What is required:
Copy the records from the line with "pose: elev=278.1 azim=340.2" up to and including the line with "Dot at: (250, 302)", putting "view" in place of "pose" and keeping everything else the same. Leave the pictures out.

Exercise inputs:
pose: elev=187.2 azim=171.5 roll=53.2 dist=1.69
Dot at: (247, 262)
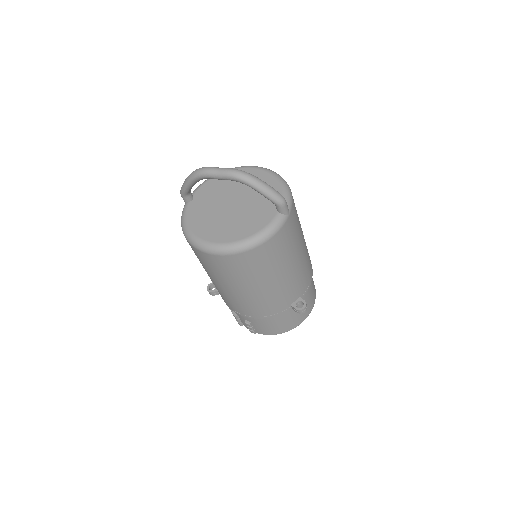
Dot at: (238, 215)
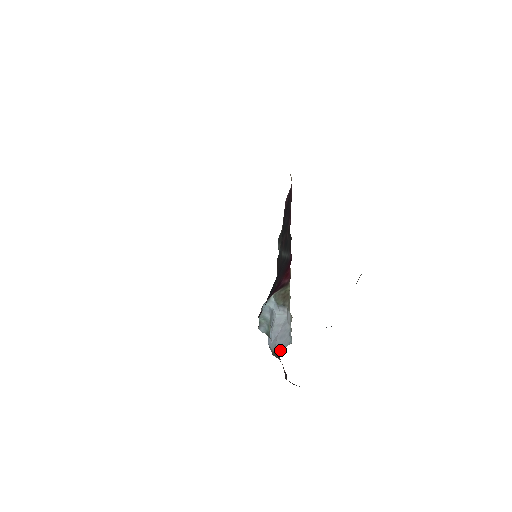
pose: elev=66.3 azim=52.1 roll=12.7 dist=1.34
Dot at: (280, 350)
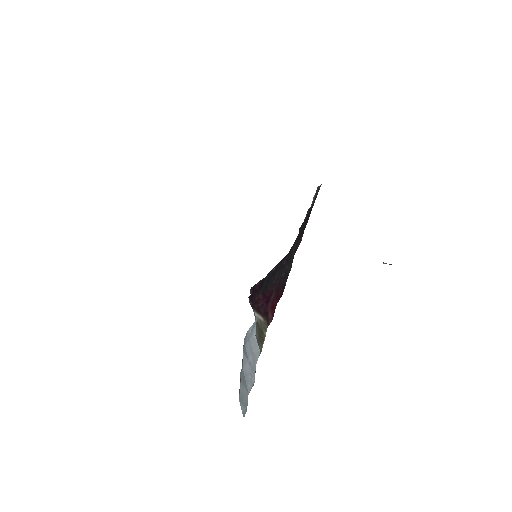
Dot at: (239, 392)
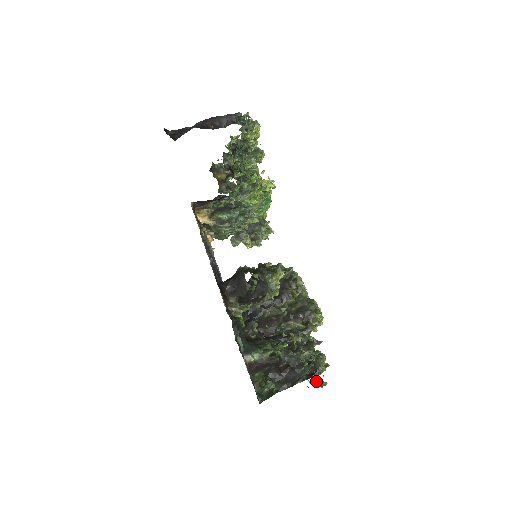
--
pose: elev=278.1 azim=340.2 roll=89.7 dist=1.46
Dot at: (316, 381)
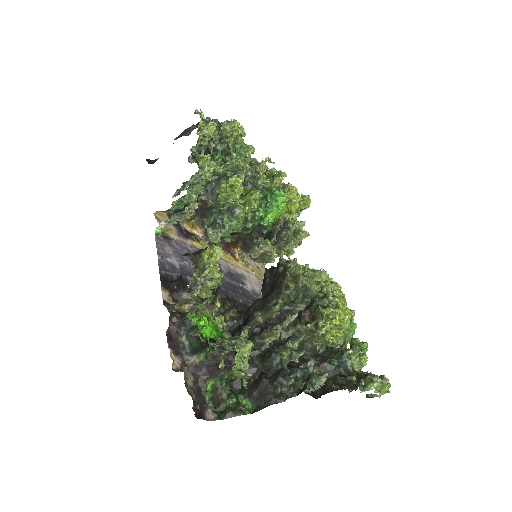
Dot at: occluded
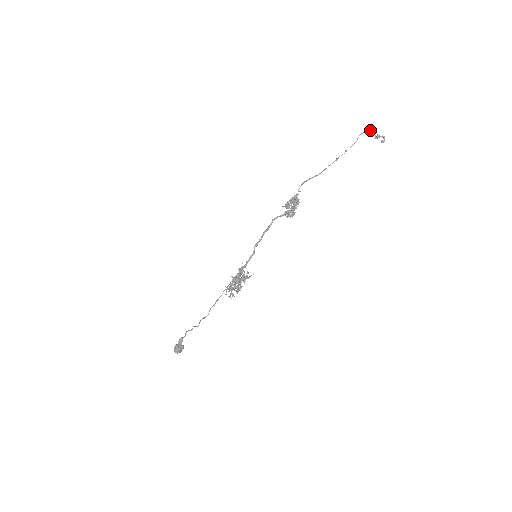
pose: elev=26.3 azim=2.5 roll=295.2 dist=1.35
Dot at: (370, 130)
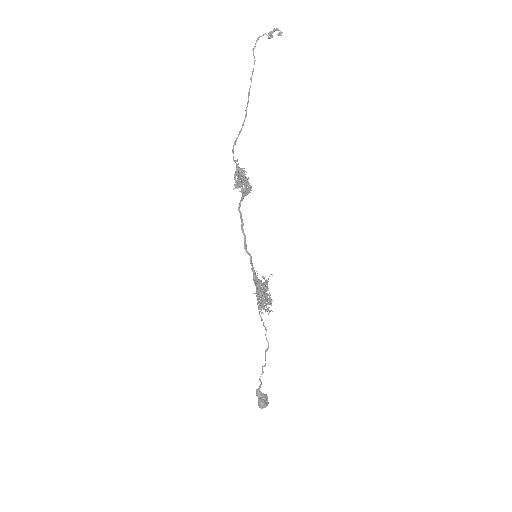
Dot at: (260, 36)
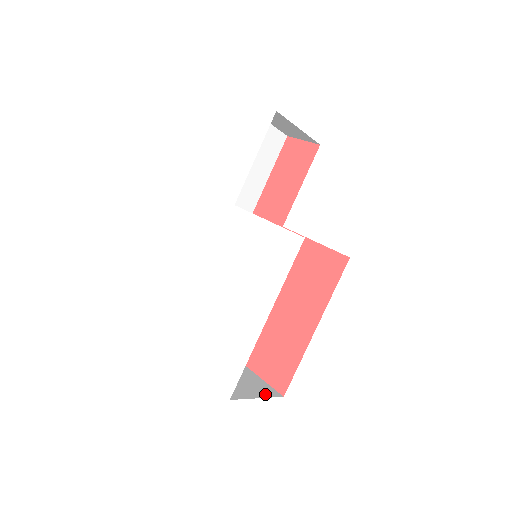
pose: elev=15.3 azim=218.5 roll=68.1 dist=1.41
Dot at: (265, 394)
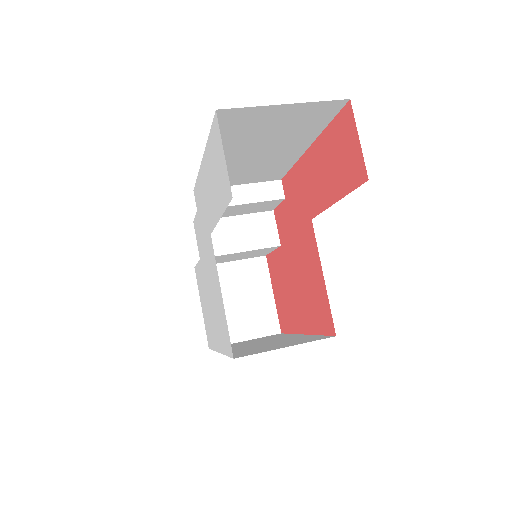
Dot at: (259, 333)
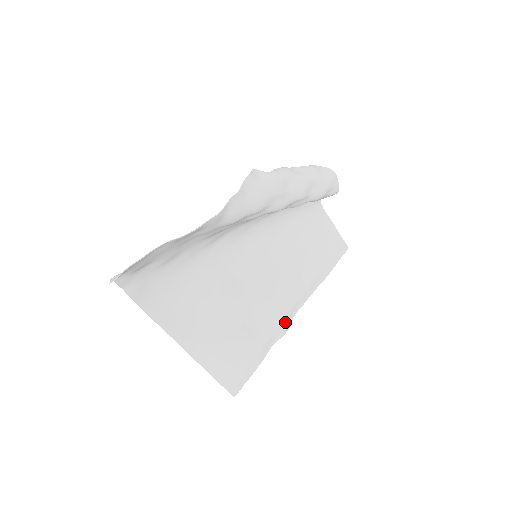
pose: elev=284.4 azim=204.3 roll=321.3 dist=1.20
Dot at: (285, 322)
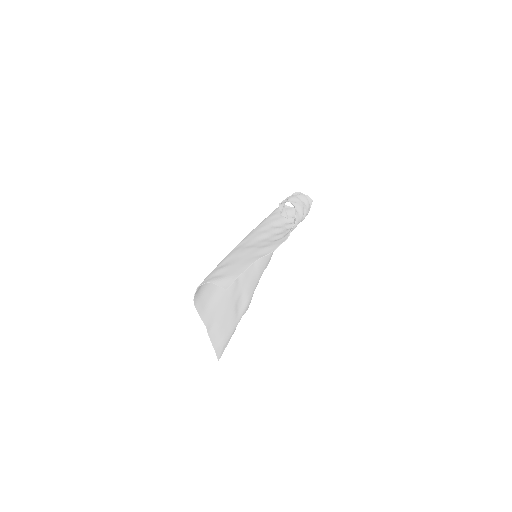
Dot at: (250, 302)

Solution to this problem:
view: elev=278.1 azim=340.2 roll=89.7 dist=1.46
Dot at: (316, 381)
Dot at: occluded
view: elev=26.3 azim=2.5 roll=295.2 dist=1.35
Dot at: (370, 130)
Dot at: (260, 36)
view: elev=15.3 azim=218.5 roll=68.1 dist=1.41
Dot at: (265, 394)
Dot at: (259, 333)
view: elev=284.4 azim=204.3 roll=321.3 dist=1.20
Dot at: (285, 322)
Dot at: (250, 302)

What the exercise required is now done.